(YOUR GOAL)
What you return should be exactly the lines from the one containing "neck: (508, 224)" down to the final line of the listing, with nothing else.

(MATERIAL FOR THIS EXERCISE)
----------
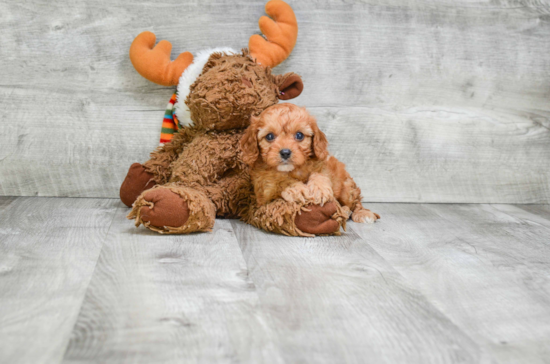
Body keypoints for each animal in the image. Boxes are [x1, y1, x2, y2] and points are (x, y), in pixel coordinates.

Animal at [242, 103, 380, 225]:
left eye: (299, 135)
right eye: (269, 136)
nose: (285, 152)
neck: (292, 169)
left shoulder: (323, 166)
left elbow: (319, 174)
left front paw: (319, 189)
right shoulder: (264, 189)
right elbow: (280, 181)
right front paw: (298, 189)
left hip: (347, 188)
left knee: (355, 203)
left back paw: (361, 213)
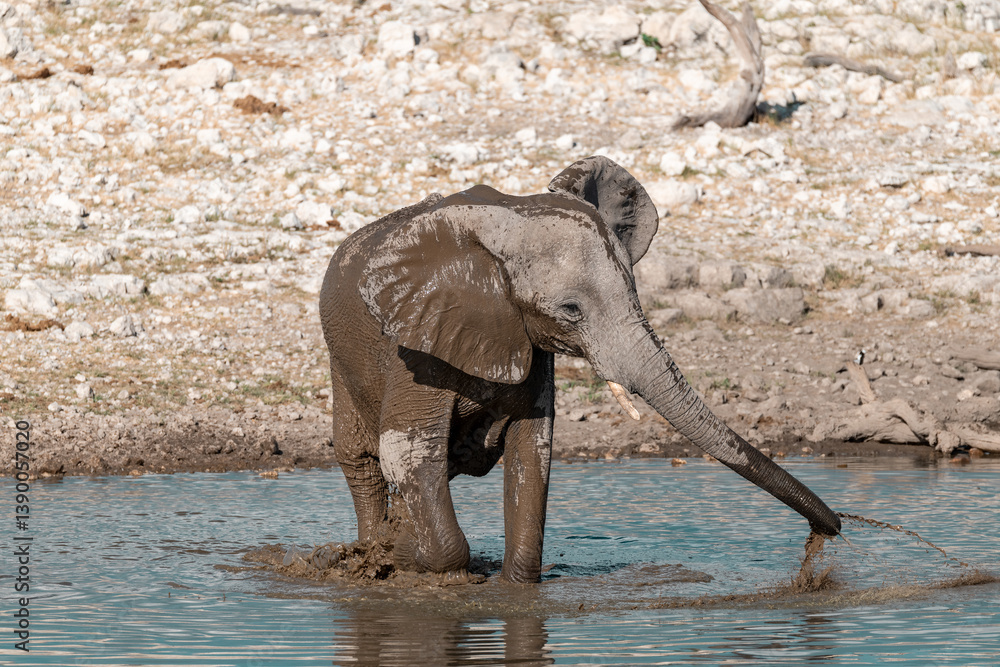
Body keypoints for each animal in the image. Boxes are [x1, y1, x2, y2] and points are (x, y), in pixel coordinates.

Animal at [319, 155, 841, 584]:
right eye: (570, 310)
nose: (830, 530)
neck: (508, 224)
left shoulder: (527, 344)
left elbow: (533, 451)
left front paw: (509, 584)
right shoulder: (419, 345)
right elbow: (408, 450)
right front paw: (406, 558)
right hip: (342, 360)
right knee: (364, 461)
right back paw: (374, 548)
----------
(RESPONSE TO THIS TASK)
neck: (508, 224)
left shoulder: (527, 344)
left elbow: (533, 451)
left front paw: (509, 584)
right shoulder: (419, 345)
right elbow: (408, 450)
right front paw: (406, 558)
right hip: (342, 360)
right knee: (364, 461)
right back paw: (374, 548)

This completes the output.